DLT Potential Bug: File Reprocessing Issue with "cloudFiles.allowOverwrites": "true"
- Mark as New
- Bookmark
- Subscribe
- Mute
- Subscribe to RSS Feed
- Permalink
- Report Inappropriate Content
10-29-2024 06:48 PM
Hi there, I ran into a peculiar case and I'm wondering if anyone else has run into this and can offer an explanation. We have a DLT process to pull CSV files from a landing location and insert (append) them into target tables. We have the setting
"cloudFiles.allowOverwrites": "true"because it's possible (likely even) that a file will arrive the first time either empty or partially filled, and the same file can be overridden with more complete data later. We are ok with data duplication (de-duplication is handled downstream after DLT), but we are *not* ok with a file being updated and it being skipped in a later DLT insert, but this seems to be is verifiably the case every now and then (roughly ~2% of the time).

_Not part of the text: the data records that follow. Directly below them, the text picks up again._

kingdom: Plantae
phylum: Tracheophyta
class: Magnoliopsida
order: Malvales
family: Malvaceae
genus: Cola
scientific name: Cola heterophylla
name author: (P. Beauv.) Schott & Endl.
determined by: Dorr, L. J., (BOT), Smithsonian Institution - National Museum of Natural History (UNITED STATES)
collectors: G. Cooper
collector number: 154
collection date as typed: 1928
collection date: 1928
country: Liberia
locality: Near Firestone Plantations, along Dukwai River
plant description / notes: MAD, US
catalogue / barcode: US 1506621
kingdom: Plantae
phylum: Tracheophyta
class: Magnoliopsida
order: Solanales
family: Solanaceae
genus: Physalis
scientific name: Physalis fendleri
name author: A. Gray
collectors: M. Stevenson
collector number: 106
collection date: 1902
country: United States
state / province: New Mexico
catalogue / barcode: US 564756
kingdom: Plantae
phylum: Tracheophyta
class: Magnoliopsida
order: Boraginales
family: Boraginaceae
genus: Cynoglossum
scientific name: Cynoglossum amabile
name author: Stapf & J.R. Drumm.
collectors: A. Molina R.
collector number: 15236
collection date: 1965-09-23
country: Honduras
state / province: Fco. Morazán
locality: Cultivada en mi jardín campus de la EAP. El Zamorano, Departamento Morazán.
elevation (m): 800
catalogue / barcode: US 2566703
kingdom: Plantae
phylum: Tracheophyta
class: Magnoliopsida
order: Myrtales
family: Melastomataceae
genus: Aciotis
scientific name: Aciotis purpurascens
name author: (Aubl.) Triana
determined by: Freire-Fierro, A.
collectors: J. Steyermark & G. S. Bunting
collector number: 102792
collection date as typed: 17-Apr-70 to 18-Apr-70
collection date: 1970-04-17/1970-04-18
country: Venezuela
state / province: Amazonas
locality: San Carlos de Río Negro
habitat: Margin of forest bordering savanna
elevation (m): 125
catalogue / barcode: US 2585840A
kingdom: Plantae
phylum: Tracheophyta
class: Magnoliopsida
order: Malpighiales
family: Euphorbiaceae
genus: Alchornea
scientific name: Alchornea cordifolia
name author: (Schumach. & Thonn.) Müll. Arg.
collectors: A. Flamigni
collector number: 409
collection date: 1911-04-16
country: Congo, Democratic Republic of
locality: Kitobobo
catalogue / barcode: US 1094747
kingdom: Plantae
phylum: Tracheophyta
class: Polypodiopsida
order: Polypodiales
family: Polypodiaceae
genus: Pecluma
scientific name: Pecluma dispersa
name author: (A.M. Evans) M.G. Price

For additional context, say we have 10 daily files (file sizes can range, but let's say anywhere in the realm between a few thousand to a few million records in these files). These files can arrive and be inserted via the DLT process initially, but we expect/need for these subsequent file updates (let's say 3-4 times a day) to each be re-inserted into the target tables via the DLT process. Once a file is inserted (or re-inserted) a separate non-DLT process is kicked off to de-duplicate the data, and this is all set up either on a scheduled workflow (3-4 times a day) or on a manual run as well. While not likely or the norm, there is the potential for a manual run and a scheduled run to both be running very close or on top of each other, however, we are seeing the roughly ~2% of times when updated files are not re-inserted via DLT and I'm not sure that this edge case would explain this high of a failure rate.
Is there any known issue with the DLT process when
"cloudFiles.allowOverwrites": "true"?
Does this issue line up with any other similar reported issues with DLT??
Any feedback on this issue/bug would be much appreciated!